Medicine will advance more in the next 10 years than it did in the past century

Originally published by Vivek Wadhwa on LinkedIn: Medicine will advance more in the next 10 years than it did in the past century

Mark Zuckerberg and his wife, Priscilla Chan, recently announced a $3 billion effort to cure all disease during the lifetime of their daughter, Max. Earlier this year, Silicon Valley billionaire Sean Parker donated $250 million to increase collaboration among researchers to develop immune therapies for cancer. Google is developing contact lenses for diabetic glucose monitoring, gathering genetic data to create a picture of what a healthy human should be and working to increase human longevity.

The technology industry has entered the field of medicine and aims to eliminate disease itself. It may well succeed because of a convergence of exponentially advancing technologies, such as computing, artificial intelligence, sensors, and genomic sequencing. We’re going to see more medical advances in the next decade than happened in the past century.

We already wear devices, such as the Fitbit and Apple Watch, which monitor our physical activities, sleep cycles, and stress and energy levels and upload these data to distributed servers via our smartphones.

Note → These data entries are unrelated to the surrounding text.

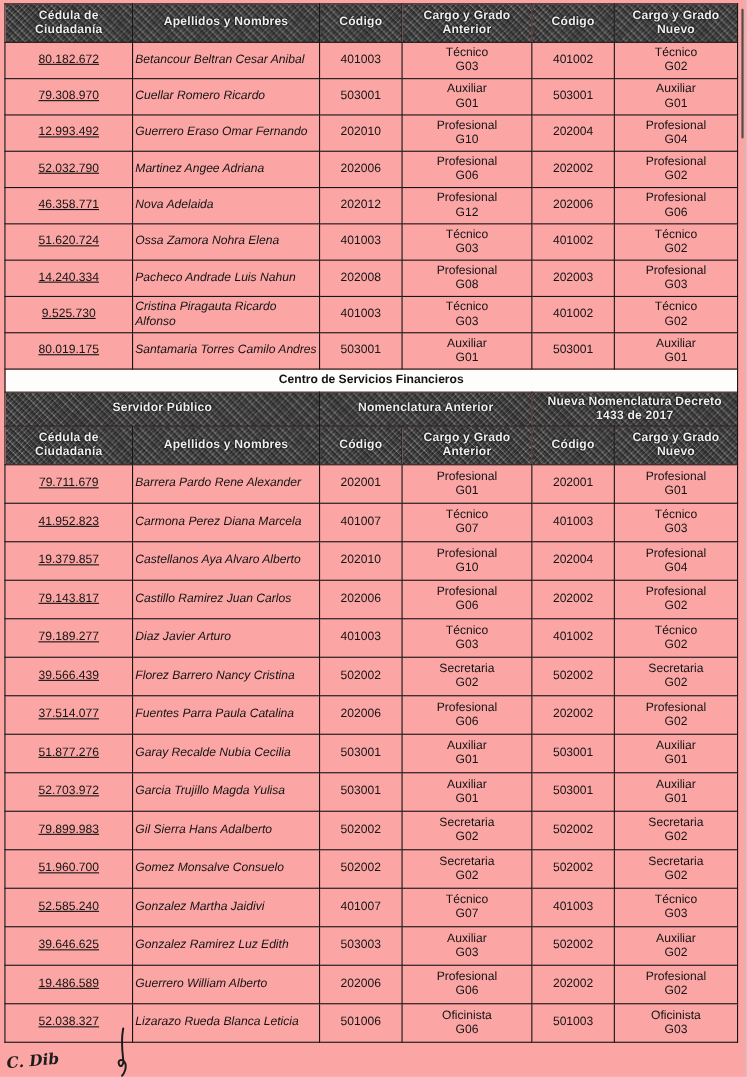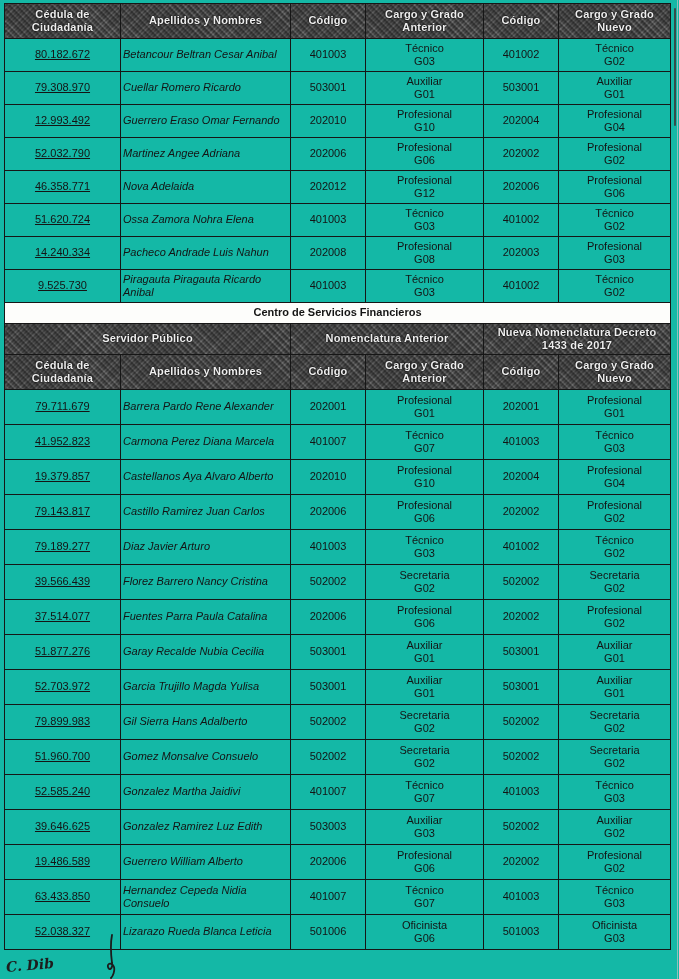--- a/index.html
+++ b/index.html
@@ -6,7 +6,7 @@
   .page{
     position:relative;
     width:679px;height:979px;
-    background:#14b8a6;
+    background:#fca5a5;
     overflow:hidden;
     font-family:"Liberation Sans", sans-serif;
     color:#141414;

And those smartphones contain countless applications to keep track of our vitals and gauge our emotional and psychological states.

Then there is sequencing of the human genome, first completed in 2001 at a cost of about $3 billion. It’s possible today for about $1,000, with costs falling so fast that, by 2022, genome sequencing may be cheaper than a blood test. Now that it has been mapped into bits that computers can process, the genome has become an information technology.

With increasingly large sample sizes and tools such as IBM’s A.I. system, Watson, scientists are gaining an understanding of how our genes affect our health; how the environment, the food we eat, and the medicines we take affect the complex interplay between our genes and our organisms.

The next big medical frontier is on the horizon: our microbiomes, the bacterial populations that live inside our bodies. We may think we are just made up of cells, but in reality there are 10 times as many microbes in our body as cells. This is a field that I am most excited about, because it takes us back to looking at the human organism as a whole. The microbiome may be the missing link between environment, genomics, and human health.

Some children, for example, are born with a genetic predisposition to type-1 diabetes. Researchers tracked what happened to the stomach bacteria of children from birth to their third year in life and found that those who became diabetic had suffered a 25 percent reduction in their gut bacteria’s diversity (possibly from antibiotics). In another study, on Crohn’s disease, scientists took a small sample of feces from a healthy person and gave it in an enema to somebody with Crohn’s. Though that seems a disgusting procedure, it proved extremely effective in curtailing the condition. Scientists are also finding a correlation between the microbiome and obesity. It may well be the bacteria in our guts that make us fat — not just the food we eat.